Spinach & Artichoke Dip
Ingredients
- 4 large whole-wheat pitas
- 1⁄2 Tbsp butter
- 1 onion, finely chopped
- 3 cloves garlic, finely chopped
- 1 jar (12 oz) artichoke hearts in water, drained and chopped
- 1 box (16 oz) chopped frozen spinach, thawed
- 1 can (4 oz) roasted green chiles, drained and chopped
- 2 Tbsp olive oil mayonnaise
- 2 Tbsp whipped cream cheese (Whipped cream cheese has air beaten into it, making it lighter and easier to spread.)
- Juice of 1 lemon
- Salt and black pepper to taste
Directions
- Cut the pitas into 6 to 8 wedges each and separate the layers.
- Spread on 2 baking sheets and bake at 400°F for 5 minutes or until crisp.
- Heat the butter in a large skillet or sauté pan over medium heat.
- Add the onion and garlic and cook for 5 minutes or until softened.
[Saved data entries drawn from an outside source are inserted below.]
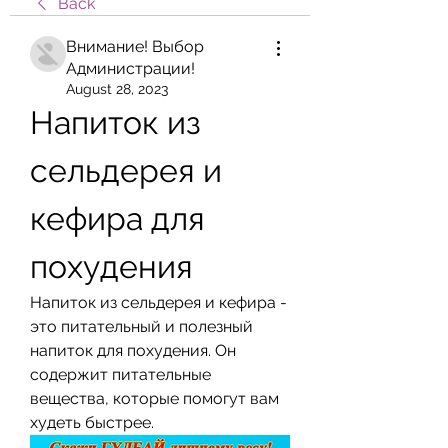
Back
Внимание! Выбор
Администрации!
August 28, 2023
Напиток из 
сельдерея и 
кефира для 
похудения
Напиток из сельдерея и кефира - 
это питательный и полезный 
напиток для похудения. Он 
содержит питательные 
вещества, которые помогут вам 
худеть быстрее.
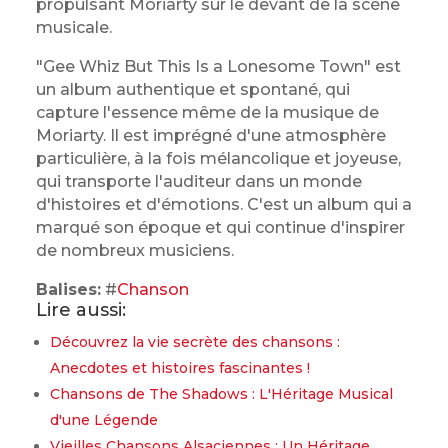
propulsant Moriarty sur le devant de la scène
musicale.
"Gee Whiz But This Is a Lonesome Town" est
un album authentique et spontané, qui
capture l'essence même de la musique de
Moriarty. Il est imprégné d'une atmosphère
particulière, à la fois mélancolique et joyeuse,
qui transporte l'auditeur dans un monde
d'histoires et d'émotions. C'est un album qui a
marqué son époque et qui continue d'inspirer
de nombreux musiciens.
Balises:
#
Chanson
Lire aussi:
Découvrez la vie secrète des chansons :
Anecdotes et histoires fascinantes !
Chansons de The Shadows : L'Héritage Musical
d'une Légende
Vieilles Chansons Alsaciennes : Un Héritage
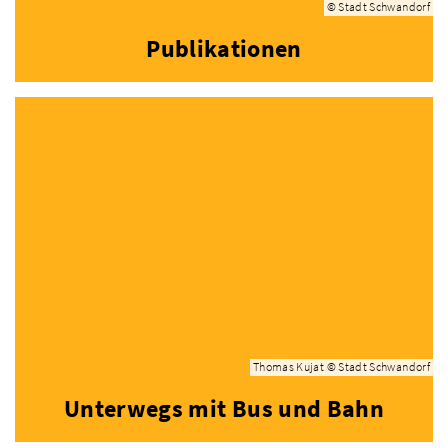
© Stadt Schwandorf
Publikationen
Thomas Kujat © Stadt Schwandorf
Unterwegs mit Bus und Bahn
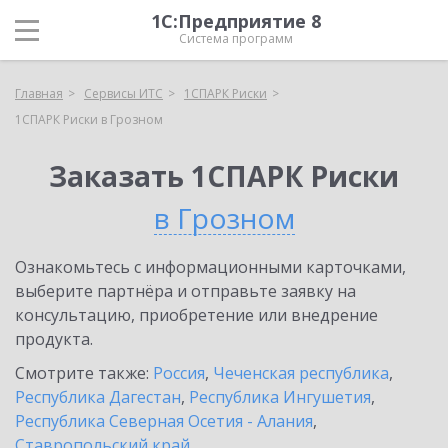
1С:Предприятие 8
Система программ
Главная
Сервисы ИТС
1СПАРК Риски
1СПАРК Риски в Грозном
Заказать 1СПАРК Риски
в Грозном
Ознакомьтесь с информационными карточками,
выберите партнёра и отправьте заявку на
консультацию, приобретение или внедрение
продукта.
Смотрите также:
Россия
,
Чеченская республика
,
Республика Дагестан
,
Республика Ингушетия
,
Республика Северная Осетия - Алания
,
Ставропольский край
- Add the artichokes, spinach, chiles, mayonnaise, cream cheese, and lemon juice.
- Cook, stirring often, for 5 minutes or until hot. Season with salt and pepper.
- Serve with the pita wedges
Oven-Roasted Shrimp Cocktail

Ingredients
- 1 lb raw shrimp, peeled and deveined
- 1 Tbsp olive oil
- 1⁄2 tsp Old Bay seasoning (optional)
- Salt and black pepper to taste
- 1⁄2 cup ketchup
- Juice of 1⁄2 lemon
- 1 Tbsp prepared horseradish
- 1 tsp sriracha or other hot sauce
Directions
- Preheat the oven to 400°F.
- On a baking sheet, toss the shrimp with the olive oil, Old Bay (if using), and salt and pepper. Bake for about 5 minutes, until the shrimp are pink and just firm.
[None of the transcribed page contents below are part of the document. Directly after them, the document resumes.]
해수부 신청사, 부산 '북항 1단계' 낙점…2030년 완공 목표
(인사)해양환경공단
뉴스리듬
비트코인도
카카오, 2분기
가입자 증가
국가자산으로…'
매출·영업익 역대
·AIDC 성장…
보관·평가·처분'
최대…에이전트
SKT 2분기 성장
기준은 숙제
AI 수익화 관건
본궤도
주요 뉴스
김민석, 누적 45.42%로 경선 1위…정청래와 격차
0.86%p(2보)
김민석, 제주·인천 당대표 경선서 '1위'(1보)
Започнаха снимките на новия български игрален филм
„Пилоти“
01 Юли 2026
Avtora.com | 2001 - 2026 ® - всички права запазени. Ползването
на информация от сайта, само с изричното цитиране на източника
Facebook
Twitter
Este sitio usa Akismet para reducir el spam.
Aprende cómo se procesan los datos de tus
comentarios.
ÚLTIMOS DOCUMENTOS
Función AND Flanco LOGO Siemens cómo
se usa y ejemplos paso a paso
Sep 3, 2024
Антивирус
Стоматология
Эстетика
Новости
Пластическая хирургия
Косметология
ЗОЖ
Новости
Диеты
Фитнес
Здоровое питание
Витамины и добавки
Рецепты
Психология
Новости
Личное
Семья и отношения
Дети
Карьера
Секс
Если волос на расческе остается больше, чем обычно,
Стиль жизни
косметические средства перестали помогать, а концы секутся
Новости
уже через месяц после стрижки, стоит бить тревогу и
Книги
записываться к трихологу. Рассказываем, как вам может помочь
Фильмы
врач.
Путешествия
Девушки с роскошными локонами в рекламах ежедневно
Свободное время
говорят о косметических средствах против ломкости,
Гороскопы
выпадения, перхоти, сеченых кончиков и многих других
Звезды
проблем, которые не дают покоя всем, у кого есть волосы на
- While the shrimp cook, combine the ketchup, lemon juice, horseradish, and sriracha.
- Taste and adjust the spice level to your preference. Serve with the shrimp.
Tuna Burgers

Ingredients
- 1 lb fresh tuna
- 4 scallions, minced
- 1 tsp minced fresh ginger
- 1 Tbsp low-sodium soy sauce
- 1 tsp toasted sesame oil
- Canola oil, for grilling
- 2 Tbsp olive oil mayonnaise
- 1⁄2 Tbsp prepared wasabi (from powder or in premade paste)
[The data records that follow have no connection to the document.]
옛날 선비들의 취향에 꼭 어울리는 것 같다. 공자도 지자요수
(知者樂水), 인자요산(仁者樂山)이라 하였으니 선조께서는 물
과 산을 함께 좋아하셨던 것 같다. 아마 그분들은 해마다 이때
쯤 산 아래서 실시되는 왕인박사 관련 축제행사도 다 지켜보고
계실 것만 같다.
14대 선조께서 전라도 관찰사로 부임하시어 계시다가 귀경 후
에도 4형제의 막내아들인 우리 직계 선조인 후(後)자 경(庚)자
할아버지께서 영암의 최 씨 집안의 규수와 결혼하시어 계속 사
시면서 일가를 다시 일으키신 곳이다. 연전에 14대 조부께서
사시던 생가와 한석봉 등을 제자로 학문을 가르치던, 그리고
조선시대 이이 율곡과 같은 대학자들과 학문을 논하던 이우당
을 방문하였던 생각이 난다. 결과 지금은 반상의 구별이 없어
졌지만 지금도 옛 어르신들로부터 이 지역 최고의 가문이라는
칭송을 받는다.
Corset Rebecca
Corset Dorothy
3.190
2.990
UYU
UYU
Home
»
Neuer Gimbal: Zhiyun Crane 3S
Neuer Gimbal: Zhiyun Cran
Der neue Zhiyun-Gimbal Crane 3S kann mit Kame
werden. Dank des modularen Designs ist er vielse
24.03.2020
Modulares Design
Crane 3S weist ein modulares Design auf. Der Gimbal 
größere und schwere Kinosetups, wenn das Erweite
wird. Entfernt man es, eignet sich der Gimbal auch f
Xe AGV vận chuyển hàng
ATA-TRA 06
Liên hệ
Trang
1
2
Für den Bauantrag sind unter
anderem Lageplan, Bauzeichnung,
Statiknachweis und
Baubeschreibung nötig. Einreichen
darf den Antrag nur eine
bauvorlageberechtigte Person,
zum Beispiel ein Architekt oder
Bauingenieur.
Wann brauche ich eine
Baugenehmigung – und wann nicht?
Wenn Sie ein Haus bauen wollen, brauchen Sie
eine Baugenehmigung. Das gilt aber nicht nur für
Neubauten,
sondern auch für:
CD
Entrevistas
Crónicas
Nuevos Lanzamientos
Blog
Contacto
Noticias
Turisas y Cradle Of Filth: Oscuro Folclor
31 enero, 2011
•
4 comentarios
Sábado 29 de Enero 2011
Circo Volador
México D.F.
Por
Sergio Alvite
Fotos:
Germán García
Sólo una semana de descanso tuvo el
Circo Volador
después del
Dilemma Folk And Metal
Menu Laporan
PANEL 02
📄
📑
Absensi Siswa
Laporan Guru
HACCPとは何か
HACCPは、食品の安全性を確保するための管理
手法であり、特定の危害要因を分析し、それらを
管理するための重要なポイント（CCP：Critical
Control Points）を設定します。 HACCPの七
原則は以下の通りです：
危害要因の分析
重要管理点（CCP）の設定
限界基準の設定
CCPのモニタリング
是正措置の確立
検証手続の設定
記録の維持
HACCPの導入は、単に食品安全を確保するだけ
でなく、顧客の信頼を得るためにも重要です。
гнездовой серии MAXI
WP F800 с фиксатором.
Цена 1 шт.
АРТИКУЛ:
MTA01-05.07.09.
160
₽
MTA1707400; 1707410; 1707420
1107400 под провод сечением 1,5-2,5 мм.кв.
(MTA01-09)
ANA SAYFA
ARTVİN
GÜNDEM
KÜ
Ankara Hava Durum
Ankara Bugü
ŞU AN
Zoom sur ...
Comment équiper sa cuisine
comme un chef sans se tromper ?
- 4 whole-wheat sesame buns, split and lightly toasted
- 1 cup sliced cucumber, lightly salted
- 2 cups mixed baby greens
Directions
- Chop the tuna into 1⁄2″ cubes, then place in the freezer for 10 minutes to firm up (this will make grinding easier).
- Working in batches if necessary, pulse the tuna in a food processor to the consistency of ground beef. (Be sure not to overdo it; you only want to pulse it enough so that you can form patties.)
- Transfer to a mixing bowl, and mix in the scallions, ginger, soy sauce, and sesame oil. Form into four equal patties.
- Place in the fridge for at least 10 minutes before grilling to firm up.
- Preheat a well-oiled grill or grill pan.
- When hot, add the patties and cook for 2 to 3 minutes a side until browned on the outside, but still medium-rare in the center.
- Flip and handle carefully, as these burgers are more delicate than beef burgers.
- Mix the mayo with the wasabi, then spread evenly onto the bun tops.
- Line the bottoms with cucumber and greens, top with the burgers, then crown with the bun tops.